TASK ITEM — According to the blog post below about the writer's progress, when does the writer expect to finish Queen of Swords?

DOCUMENT EXTRACT —
=== Begin Enclosure ===

So I'm writing pretty well.

interrupted to say: imagine me knocking on wood madly, okay? and find some wood and knock on it a few times yourself. just humor my superstitious Italian self.

And I can feel Queen of Swords becoming, solidifying into a whole. If all goes well I should be finished by the end of the year. In spite of the fact that today I have to spend a half day in the kitchen with the promised cookies, and the tree has to be decorated, and presents wrapped, I am not panicky. Which you know: a good sign.

Here's one of the weird things that happen to me as a writer, the way my mind works. I have a character, a minor character who plays a pivotal role fairly early in the book. I thought, well, enough of you (because I don't like her much), but then she popped in again a few chapters back. Okay, I said to her, I can see the need. Now, be gone.

Then an other character, this one major, said: I'm going to see the woman, and I shrugged and followed him, and okay, he was right. That's what he needed to do.

Where is this story going, you're wondering. Here's the aha moment.

=== End Enclosure ===

DATA EXTRACTS —
=== Begin Enclosure ===

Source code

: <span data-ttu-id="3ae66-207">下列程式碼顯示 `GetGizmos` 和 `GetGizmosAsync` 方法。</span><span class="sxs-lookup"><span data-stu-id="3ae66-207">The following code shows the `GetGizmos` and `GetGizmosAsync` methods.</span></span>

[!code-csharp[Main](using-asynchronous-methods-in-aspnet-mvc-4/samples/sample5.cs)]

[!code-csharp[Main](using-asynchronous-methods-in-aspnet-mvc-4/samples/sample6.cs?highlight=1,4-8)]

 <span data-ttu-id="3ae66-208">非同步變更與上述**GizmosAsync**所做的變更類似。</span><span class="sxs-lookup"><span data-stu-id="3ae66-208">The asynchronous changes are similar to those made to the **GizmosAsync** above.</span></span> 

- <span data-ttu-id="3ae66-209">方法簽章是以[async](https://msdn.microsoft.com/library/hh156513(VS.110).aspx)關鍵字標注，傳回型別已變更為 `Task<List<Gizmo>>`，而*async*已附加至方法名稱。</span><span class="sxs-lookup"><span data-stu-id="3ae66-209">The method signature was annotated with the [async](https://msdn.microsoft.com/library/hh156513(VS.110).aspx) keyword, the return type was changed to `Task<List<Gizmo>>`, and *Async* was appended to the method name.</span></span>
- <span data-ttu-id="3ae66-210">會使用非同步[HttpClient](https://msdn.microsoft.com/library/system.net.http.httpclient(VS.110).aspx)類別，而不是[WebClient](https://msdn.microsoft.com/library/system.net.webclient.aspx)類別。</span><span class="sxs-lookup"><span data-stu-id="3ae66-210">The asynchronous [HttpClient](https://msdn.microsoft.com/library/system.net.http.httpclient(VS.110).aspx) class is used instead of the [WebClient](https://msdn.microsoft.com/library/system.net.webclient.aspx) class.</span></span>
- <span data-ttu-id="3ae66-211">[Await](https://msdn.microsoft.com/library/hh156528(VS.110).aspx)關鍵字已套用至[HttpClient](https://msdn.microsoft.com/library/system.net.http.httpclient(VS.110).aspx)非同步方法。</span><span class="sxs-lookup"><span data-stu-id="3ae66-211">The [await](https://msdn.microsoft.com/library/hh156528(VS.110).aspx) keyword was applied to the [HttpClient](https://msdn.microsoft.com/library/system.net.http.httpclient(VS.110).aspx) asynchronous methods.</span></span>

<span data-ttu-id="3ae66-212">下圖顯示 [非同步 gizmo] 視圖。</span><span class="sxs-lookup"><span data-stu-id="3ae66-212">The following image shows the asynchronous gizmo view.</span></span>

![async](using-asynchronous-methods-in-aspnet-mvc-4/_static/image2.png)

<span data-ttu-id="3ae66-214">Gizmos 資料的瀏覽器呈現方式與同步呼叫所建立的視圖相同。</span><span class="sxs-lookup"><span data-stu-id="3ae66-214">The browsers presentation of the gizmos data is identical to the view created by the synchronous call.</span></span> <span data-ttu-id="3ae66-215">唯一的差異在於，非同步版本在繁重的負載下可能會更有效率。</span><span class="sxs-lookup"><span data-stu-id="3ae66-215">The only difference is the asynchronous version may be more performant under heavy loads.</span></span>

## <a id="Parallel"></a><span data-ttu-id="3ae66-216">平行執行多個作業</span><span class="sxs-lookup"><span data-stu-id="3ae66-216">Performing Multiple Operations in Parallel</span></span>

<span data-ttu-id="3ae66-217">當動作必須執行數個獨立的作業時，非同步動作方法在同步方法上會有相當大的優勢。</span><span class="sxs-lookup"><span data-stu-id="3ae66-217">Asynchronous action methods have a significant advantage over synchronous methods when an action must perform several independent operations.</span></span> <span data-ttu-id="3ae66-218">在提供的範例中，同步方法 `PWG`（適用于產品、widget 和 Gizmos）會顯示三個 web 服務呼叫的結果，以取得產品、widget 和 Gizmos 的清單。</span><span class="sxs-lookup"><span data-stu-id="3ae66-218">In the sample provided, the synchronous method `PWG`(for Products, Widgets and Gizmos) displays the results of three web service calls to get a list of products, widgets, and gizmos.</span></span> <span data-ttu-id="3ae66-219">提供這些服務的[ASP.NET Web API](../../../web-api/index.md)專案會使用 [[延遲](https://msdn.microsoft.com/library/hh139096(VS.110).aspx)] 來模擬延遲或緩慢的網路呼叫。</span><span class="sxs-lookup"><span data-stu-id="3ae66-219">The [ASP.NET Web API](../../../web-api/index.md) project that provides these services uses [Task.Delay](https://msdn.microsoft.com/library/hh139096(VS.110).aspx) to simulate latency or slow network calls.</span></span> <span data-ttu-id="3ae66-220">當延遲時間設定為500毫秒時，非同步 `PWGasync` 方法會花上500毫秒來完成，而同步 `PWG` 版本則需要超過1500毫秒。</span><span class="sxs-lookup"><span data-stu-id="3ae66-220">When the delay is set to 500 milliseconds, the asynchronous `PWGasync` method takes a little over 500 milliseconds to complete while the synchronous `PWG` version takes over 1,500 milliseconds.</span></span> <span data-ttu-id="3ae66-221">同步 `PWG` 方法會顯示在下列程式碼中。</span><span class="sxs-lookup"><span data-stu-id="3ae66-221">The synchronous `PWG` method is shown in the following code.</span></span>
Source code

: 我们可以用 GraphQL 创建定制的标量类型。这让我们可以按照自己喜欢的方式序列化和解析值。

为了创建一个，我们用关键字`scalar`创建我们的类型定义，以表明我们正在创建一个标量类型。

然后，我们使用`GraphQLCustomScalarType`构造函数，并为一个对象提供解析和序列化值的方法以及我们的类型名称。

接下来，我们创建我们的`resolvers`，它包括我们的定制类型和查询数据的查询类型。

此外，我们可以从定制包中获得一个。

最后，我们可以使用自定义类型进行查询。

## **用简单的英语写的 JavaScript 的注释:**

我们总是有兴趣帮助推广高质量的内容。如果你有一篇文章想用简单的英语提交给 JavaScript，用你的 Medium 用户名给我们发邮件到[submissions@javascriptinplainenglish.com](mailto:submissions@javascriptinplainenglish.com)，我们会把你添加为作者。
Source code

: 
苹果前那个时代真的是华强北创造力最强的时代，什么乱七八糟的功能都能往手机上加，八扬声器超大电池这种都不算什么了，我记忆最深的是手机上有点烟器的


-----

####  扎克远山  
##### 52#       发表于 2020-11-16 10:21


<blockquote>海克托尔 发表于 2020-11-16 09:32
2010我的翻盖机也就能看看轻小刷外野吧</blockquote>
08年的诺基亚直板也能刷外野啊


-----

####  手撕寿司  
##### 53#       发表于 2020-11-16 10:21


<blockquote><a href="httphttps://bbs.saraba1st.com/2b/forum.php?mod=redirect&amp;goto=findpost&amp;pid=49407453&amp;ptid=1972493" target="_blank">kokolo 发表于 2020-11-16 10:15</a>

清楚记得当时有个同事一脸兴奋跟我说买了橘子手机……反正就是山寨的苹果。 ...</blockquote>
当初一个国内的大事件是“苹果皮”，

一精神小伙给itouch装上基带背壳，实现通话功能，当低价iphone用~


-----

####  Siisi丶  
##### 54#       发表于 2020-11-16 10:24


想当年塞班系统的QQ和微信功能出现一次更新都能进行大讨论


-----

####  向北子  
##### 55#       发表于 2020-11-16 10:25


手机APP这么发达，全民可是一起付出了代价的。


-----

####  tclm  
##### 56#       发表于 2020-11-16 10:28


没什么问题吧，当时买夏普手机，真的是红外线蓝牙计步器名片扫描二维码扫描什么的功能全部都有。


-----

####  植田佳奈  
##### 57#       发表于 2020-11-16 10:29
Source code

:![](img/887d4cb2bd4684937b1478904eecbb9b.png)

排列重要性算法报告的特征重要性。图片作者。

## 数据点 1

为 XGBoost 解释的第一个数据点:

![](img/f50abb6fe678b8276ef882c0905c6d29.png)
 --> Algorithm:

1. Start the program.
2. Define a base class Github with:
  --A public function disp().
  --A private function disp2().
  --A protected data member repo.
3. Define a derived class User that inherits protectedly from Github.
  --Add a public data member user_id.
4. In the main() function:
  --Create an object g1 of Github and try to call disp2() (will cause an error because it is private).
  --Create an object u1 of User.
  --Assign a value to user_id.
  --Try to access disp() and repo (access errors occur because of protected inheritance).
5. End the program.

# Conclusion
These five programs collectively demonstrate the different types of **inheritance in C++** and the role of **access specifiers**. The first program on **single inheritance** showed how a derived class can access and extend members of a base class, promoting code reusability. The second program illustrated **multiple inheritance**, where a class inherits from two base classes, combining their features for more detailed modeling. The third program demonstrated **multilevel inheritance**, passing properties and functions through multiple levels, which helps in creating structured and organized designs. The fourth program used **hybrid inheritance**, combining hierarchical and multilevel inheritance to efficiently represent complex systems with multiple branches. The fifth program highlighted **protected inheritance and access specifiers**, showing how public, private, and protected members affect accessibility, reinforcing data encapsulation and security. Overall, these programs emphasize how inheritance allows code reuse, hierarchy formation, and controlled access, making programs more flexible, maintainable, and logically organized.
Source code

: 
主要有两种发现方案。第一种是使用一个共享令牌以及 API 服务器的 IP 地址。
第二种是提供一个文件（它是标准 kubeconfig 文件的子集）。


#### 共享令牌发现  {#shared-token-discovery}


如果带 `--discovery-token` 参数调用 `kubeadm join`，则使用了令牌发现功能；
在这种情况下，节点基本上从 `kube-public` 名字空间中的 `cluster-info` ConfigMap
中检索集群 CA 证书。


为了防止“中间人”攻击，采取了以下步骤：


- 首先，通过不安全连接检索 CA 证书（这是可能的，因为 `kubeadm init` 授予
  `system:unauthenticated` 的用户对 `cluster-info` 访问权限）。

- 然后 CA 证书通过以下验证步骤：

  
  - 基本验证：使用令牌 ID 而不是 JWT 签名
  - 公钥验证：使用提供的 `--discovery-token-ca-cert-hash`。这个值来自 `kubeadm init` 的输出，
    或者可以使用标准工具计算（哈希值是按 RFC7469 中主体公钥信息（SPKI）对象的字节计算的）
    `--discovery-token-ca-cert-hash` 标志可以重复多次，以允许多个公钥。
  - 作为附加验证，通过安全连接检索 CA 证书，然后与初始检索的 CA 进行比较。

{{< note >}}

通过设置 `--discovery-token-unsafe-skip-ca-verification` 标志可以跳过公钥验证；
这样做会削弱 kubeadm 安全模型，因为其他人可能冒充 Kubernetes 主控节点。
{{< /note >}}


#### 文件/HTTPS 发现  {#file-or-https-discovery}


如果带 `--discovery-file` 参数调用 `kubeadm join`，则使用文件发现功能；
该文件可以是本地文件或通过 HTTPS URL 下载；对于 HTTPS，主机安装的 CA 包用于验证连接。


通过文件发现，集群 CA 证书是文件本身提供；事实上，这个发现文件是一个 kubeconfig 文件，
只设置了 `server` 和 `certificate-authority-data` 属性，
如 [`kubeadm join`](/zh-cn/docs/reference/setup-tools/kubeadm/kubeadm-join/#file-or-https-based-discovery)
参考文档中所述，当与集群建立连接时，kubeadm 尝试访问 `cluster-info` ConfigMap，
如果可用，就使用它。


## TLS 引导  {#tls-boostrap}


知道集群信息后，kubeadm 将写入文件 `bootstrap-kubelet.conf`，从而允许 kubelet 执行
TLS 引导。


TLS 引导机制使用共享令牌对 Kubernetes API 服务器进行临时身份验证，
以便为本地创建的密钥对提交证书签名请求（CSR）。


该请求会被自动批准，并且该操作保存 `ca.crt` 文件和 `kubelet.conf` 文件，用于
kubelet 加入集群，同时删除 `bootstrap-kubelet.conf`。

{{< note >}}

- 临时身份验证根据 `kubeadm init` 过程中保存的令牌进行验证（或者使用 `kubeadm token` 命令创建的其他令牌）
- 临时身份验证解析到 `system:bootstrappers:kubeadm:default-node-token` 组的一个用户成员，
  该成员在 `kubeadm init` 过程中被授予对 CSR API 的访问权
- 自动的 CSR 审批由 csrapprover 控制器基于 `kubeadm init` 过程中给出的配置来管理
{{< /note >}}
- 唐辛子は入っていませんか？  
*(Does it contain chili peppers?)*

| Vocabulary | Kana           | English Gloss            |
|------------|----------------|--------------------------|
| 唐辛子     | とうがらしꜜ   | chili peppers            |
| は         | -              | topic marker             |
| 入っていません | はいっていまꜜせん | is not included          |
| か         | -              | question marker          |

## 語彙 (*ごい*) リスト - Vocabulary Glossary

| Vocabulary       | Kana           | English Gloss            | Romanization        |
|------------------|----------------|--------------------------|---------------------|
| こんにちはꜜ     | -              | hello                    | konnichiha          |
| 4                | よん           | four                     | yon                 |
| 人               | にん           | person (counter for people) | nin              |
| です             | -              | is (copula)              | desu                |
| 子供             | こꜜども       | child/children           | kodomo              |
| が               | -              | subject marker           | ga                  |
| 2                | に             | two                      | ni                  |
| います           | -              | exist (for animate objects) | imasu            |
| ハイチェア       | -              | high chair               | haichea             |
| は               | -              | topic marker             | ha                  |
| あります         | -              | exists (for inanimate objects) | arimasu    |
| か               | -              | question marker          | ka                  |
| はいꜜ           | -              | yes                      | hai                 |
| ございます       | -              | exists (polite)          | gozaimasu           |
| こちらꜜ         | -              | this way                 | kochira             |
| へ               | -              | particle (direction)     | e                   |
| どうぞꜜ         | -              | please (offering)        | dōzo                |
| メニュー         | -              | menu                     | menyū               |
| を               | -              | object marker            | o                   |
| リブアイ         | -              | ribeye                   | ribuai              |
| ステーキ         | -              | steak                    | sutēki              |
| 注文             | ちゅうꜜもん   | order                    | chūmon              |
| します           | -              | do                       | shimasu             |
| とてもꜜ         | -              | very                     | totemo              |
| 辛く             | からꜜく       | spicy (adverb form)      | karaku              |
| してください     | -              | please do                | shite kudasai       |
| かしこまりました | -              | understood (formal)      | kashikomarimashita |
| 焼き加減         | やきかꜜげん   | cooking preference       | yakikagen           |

=== End Enclosure ===

RESPONSE FOR THIS EXERCISE — By the end of the year, if all goes well.